She set the doctor bag on the table and quickly built a fire in the stone fireplace at the kitchen end of the cabin. She hung a kettle of water on the pothook to heat, then grabbed more towels and the doctor bag and went back into the bedroom. She watched Jake Harkner while the water heated. Had God led him here deliberately? Was she supposed to help him? How ironic that this man had invaded her life twice today. To her it seemed a kind of sign, that for some strange reason he was supposed to be a part of her life, that there was some purpose for his being here. She rolled her eyes then at the ridiculous thought.
She took a bottle of laudanum from the bag and uncorked it, again leaning over Harkner and raising his head slightly. “Try to drink some of this,” she said. “It will help kill the pain. I’ve got to try to get out the bullet, Mr. Harkner. I doubt that it went very deep. It was a small gun I used, and the bullet had to go through your woolen jacket first.”
“San…tana,” he muttered. “I tried…sorry…Pa. Pa!”
The word “Pa” was spoken with a hint of utter despair. Miranda found herself feeling a little sorry for him, then chastised herself for such feelings. If the man wasn’t in such a state, you’d probably be dead by now, she told herself. Again she felt like a fool for wanting to help him, yet could not bring herself to let him just lie there in pain. She shoved the slim neck of the bottle into his mouth and poured. Jake swallowed, coughed and sputtered. “No, Pa,” he murmured. “Stay…away. Don’t…make me drink it!” His eyes squinted up and he pressed his lips tight when Miranda took the bottle away. He let out a whimper then that sounded more like a child than a man.

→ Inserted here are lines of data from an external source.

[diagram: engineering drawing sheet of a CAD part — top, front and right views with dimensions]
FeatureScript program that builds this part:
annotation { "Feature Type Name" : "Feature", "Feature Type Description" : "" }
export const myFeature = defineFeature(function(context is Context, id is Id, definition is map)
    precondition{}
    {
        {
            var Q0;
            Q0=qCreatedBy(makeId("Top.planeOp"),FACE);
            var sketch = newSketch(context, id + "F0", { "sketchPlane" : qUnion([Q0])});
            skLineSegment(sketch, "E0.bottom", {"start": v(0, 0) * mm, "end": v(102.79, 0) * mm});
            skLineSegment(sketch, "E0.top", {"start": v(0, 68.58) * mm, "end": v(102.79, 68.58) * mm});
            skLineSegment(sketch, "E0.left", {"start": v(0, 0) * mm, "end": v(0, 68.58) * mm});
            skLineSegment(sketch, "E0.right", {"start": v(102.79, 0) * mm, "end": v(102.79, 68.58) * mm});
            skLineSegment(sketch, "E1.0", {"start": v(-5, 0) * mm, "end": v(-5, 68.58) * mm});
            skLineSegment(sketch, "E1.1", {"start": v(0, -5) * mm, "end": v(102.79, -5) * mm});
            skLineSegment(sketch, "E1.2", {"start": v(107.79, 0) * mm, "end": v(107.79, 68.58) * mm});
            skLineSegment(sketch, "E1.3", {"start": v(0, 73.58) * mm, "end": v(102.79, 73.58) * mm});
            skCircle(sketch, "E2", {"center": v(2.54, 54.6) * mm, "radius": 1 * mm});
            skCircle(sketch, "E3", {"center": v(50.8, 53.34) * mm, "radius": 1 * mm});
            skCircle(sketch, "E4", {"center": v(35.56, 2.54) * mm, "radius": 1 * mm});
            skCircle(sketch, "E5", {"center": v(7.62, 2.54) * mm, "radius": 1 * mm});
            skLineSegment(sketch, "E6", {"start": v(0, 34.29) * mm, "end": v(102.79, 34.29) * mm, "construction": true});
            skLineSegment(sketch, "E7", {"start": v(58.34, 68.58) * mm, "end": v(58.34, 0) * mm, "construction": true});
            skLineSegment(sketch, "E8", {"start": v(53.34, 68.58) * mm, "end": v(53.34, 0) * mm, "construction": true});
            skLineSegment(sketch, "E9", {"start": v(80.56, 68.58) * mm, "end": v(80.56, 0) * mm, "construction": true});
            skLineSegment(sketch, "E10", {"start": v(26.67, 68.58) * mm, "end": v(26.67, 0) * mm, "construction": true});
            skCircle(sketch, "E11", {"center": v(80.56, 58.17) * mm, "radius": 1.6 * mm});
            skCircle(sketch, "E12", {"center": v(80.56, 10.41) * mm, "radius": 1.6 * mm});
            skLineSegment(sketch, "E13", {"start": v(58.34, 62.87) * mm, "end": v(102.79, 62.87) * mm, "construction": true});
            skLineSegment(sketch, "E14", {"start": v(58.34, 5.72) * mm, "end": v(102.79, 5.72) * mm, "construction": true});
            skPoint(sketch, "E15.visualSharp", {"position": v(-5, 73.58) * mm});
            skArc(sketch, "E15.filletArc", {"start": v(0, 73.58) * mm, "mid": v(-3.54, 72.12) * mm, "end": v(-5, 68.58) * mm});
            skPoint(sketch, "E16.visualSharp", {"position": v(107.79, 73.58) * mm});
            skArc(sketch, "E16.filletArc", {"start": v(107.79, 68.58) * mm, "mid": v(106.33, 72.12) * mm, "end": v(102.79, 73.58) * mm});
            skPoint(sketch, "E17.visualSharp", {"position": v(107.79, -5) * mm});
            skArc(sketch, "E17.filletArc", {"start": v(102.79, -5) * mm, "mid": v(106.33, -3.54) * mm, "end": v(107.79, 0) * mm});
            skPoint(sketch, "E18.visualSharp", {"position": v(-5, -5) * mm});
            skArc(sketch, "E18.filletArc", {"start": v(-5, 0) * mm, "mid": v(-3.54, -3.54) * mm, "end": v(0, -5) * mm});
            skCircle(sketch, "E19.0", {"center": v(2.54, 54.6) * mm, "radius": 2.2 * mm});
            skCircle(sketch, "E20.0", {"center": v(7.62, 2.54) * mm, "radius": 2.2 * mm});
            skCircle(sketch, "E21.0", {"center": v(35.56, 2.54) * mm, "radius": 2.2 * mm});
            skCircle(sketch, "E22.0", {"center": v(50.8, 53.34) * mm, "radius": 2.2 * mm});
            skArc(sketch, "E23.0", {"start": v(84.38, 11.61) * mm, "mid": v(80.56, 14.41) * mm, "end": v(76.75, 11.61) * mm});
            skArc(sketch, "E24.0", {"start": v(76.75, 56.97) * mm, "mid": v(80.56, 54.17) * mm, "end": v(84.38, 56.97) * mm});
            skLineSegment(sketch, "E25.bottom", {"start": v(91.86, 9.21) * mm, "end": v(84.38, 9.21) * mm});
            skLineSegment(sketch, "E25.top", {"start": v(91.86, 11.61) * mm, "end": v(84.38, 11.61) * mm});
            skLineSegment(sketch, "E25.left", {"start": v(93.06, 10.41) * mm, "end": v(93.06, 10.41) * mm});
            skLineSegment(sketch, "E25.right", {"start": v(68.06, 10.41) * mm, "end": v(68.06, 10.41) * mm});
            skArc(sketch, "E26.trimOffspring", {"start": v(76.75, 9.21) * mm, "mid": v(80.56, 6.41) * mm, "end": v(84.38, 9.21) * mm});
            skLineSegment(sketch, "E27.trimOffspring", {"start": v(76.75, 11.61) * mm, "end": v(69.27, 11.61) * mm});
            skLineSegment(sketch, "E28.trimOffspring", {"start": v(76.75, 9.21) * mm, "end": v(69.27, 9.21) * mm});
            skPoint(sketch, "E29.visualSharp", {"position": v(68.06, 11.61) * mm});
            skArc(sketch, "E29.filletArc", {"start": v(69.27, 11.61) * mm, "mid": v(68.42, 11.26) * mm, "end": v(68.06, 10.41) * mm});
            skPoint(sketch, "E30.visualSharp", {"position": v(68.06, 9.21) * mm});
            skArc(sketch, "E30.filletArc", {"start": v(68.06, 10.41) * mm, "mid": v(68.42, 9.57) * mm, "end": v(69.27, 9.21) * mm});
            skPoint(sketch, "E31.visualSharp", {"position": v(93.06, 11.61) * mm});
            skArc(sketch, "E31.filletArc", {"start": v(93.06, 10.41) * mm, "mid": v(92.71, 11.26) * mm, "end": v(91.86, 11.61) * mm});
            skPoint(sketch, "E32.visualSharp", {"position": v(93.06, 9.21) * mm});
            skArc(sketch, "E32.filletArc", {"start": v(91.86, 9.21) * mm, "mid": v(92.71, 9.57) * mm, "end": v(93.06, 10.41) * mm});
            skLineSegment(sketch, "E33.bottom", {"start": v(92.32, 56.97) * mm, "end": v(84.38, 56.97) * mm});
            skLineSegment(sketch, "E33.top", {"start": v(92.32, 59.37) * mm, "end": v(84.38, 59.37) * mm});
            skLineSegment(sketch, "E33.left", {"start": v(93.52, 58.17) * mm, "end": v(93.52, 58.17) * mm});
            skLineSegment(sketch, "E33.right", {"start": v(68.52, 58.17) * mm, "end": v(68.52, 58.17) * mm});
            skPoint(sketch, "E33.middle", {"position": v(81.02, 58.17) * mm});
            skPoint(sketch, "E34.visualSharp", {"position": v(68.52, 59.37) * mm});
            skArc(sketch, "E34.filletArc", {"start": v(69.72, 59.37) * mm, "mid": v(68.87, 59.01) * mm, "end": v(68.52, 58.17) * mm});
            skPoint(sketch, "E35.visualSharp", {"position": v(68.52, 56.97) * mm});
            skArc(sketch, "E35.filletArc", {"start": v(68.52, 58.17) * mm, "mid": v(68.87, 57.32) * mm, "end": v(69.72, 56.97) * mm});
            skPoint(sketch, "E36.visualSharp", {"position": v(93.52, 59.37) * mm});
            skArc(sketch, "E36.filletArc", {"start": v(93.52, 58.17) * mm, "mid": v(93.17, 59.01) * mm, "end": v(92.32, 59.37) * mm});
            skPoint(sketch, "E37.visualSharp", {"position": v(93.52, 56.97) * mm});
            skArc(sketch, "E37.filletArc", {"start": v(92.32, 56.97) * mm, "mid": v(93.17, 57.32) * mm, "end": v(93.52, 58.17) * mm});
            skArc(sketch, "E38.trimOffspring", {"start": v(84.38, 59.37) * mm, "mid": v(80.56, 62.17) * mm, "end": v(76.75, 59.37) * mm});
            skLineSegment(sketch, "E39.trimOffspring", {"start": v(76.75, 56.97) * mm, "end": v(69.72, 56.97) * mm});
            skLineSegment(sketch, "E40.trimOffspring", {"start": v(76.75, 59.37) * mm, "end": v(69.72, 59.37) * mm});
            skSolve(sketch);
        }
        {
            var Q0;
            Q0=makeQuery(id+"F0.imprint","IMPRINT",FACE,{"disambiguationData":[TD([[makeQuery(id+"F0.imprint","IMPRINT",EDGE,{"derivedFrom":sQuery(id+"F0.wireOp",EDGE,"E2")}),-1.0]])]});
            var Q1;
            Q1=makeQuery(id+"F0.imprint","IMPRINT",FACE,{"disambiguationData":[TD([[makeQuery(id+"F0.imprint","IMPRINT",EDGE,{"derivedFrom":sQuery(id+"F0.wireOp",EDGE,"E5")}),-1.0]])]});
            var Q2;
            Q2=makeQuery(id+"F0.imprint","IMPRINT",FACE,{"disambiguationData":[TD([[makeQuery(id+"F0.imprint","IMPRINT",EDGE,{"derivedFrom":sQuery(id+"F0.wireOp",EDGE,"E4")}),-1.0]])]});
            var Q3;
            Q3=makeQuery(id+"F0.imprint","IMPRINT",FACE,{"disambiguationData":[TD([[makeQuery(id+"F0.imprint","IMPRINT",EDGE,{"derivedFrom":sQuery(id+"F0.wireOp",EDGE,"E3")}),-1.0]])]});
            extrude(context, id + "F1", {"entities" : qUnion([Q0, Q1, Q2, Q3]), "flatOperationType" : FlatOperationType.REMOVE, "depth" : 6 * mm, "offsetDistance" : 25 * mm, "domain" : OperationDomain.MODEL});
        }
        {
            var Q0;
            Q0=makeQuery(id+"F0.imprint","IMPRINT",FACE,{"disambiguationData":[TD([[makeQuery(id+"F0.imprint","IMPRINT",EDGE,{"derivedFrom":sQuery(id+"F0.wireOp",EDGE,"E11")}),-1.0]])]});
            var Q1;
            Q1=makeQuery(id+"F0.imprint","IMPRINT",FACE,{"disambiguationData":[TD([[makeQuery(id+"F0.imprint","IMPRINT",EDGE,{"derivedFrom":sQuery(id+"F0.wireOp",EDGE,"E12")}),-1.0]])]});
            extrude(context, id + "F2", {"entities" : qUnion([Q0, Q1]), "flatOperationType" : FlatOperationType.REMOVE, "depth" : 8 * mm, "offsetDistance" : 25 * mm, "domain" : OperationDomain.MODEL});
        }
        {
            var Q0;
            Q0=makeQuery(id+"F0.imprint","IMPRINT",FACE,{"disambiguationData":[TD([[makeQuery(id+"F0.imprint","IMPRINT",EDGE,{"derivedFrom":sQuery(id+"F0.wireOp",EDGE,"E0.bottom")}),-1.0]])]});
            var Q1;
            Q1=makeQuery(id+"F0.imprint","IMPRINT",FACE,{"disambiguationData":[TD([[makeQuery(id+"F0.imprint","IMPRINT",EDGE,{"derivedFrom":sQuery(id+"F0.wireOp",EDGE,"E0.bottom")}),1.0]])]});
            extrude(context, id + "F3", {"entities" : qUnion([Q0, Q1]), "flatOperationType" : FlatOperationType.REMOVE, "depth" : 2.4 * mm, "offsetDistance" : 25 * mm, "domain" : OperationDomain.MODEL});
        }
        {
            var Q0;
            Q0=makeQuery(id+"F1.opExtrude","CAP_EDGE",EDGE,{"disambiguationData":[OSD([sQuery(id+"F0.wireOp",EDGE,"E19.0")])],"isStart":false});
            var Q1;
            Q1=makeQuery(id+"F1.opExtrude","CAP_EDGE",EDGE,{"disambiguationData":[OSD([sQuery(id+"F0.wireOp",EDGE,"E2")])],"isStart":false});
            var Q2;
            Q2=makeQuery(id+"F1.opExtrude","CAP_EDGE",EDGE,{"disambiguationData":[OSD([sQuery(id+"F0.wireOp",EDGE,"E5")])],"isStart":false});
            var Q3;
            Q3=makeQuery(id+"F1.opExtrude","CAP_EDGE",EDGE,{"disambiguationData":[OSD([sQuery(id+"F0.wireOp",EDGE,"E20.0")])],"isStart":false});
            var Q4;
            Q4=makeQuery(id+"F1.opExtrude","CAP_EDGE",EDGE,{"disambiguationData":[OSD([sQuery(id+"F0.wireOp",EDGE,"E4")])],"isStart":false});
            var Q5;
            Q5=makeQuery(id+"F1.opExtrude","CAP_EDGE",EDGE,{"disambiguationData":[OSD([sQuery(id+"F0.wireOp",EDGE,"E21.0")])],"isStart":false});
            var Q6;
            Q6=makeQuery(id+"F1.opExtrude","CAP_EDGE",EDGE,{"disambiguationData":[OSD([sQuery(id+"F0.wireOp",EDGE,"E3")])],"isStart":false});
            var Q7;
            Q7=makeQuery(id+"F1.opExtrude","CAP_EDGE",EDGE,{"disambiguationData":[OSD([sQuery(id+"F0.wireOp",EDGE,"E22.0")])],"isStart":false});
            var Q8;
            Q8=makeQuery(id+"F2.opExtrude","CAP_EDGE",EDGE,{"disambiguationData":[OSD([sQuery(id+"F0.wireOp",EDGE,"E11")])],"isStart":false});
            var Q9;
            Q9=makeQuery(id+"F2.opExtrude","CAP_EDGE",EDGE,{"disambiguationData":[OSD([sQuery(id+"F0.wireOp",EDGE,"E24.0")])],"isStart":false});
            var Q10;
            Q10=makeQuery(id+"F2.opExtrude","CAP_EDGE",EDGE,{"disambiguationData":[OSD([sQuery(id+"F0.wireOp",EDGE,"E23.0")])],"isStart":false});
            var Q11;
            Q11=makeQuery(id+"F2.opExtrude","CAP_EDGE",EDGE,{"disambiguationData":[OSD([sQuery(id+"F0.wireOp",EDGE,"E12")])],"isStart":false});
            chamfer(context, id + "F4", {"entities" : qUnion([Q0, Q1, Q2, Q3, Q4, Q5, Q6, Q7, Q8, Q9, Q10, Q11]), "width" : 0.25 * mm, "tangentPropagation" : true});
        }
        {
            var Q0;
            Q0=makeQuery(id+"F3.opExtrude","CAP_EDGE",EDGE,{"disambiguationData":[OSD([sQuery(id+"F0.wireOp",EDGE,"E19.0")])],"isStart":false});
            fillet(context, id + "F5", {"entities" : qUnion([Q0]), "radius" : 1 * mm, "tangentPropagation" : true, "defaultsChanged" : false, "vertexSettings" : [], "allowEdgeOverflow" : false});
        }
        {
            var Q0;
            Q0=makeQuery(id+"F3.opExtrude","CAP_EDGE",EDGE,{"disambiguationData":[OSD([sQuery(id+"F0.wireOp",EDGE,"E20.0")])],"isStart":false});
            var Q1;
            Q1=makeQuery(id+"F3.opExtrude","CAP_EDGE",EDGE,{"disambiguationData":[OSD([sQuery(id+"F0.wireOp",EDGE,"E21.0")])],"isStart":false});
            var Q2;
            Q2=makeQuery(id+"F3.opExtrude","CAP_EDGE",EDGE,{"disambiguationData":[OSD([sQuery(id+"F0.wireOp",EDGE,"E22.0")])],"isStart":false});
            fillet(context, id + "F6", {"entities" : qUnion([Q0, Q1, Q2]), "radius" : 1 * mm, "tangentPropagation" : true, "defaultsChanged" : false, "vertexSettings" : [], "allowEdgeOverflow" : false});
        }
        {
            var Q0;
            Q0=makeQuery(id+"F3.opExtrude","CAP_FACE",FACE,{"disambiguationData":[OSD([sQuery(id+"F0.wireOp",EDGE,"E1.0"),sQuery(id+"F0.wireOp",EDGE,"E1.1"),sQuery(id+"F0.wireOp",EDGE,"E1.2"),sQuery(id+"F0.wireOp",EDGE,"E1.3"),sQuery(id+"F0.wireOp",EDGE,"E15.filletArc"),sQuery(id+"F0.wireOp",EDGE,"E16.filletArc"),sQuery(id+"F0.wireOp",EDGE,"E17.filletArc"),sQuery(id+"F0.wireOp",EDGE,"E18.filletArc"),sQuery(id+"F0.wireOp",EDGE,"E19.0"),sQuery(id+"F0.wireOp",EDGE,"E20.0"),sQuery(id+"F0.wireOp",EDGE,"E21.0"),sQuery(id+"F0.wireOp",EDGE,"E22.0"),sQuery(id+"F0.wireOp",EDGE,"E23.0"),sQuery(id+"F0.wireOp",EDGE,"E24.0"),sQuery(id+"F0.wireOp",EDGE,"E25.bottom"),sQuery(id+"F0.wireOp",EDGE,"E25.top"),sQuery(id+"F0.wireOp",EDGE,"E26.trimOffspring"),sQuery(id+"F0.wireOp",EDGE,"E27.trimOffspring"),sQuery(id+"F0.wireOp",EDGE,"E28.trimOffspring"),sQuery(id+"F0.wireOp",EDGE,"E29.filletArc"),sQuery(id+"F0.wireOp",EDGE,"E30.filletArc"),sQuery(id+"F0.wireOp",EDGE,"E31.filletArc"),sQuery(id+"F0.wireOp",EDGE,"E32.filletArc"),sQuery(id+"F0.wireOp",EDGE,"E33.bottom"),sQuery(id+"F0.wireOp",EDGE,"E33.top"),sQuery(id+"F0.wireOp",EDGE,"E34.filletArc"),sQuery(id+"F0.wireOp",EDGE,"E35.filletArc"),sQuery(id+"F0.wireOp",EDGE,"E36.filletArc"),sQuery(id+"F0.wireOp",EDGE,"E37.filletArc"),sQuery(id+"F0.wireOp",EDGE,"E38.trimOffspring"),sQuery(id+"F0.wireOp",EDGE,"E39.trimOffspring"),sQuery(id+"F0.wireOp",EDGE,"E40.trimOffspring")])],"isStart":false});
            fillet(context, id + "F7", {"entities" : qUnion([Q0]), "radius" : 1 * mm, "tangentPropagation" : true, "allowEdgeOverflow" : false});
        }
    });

Miranda stepped back in astonishment. His whole body shuddered, then he suddenly lay quiet again. He had mentioned his father twice, the first time with such utter pain, this time with an almost pitiful, childlike pleading. She reminded herself that time was important now. The laudanum would take effect quickly. She went back into the main room and rummaged through a supply cabinet until she found some rope. She went back into the bedroom and used the rope to tie Jake’s wrists and ankles to the sturdy log bedposts, afraid that when she started cutting into him he would thrash around and make her hurt him more—or perhaps he would come awake and try to grab her.
“As soon as this is over and I see you don’t have a fever, I’ll give you a bath and a shave,” she said as she fastened the ropes tightly. “You’ll feel a lot better then. I don’t mean you any more harm, Mr. Harkner.” She had no idea if he heard her. She only knew she had to keep talking to keep up her own courage. She had seen her father remove bullets a couple of times, but she had no real experience of her own. All she knew to do was to dig with a knife, or perhaps she would have to reach inside the wound with her fingers to find the bullet. Somehow it had to come out.
She went back to the fireplace to find the water was finally hot. She poured some into a pan and brought it back into the bedroom, setting it on a small table beside the bed. She then retrieved a bottle of whiskey from her pantry, something her father always kept around for medicinal purposes only, for he had not been a drinking man himself. She thought about the time Wes had gotten into the whiskey, how there had been times when she and her father had come home from church to find her brother drunk and acting silly. It had been a source of heated arguments between her brother and their father, and one of the reasons Wes had left—so that he would be free to do as he pleased, to drink and smoke and gamble and do all the things his father hated.
She put aside those thoughts and doused Jake’s wound with the whiskey. His body jerked, but his eyes did not open. She poured more whiskey over her own hands and her father’s surgical knife. She drew a deep breath then and said a quick prayer. “Heavenly Father, if you meant for me to do this, then help me do it right.”
Fighting to keep her hands steady, she began digging. Jake’s body stiffened, and a pitiful groan exited his lips, but he did not thrash about. Miranda fought tears as she dug deeper and more sickening groans welled up from what seemed the very depths of the man. She swallowed, then reached inside the wound with her fingers, feeling around until she touched what she thought must be the bullet.
“Please let it be,” she whispered. She got hold of the object between two fingers and pulled, breathing a sigh of relief when she retrieved the bullet and held it up to look at it. She smiled with great delight, an almost victorious feeling coming over her then as she dropped the bullet onto the small table beside the bed.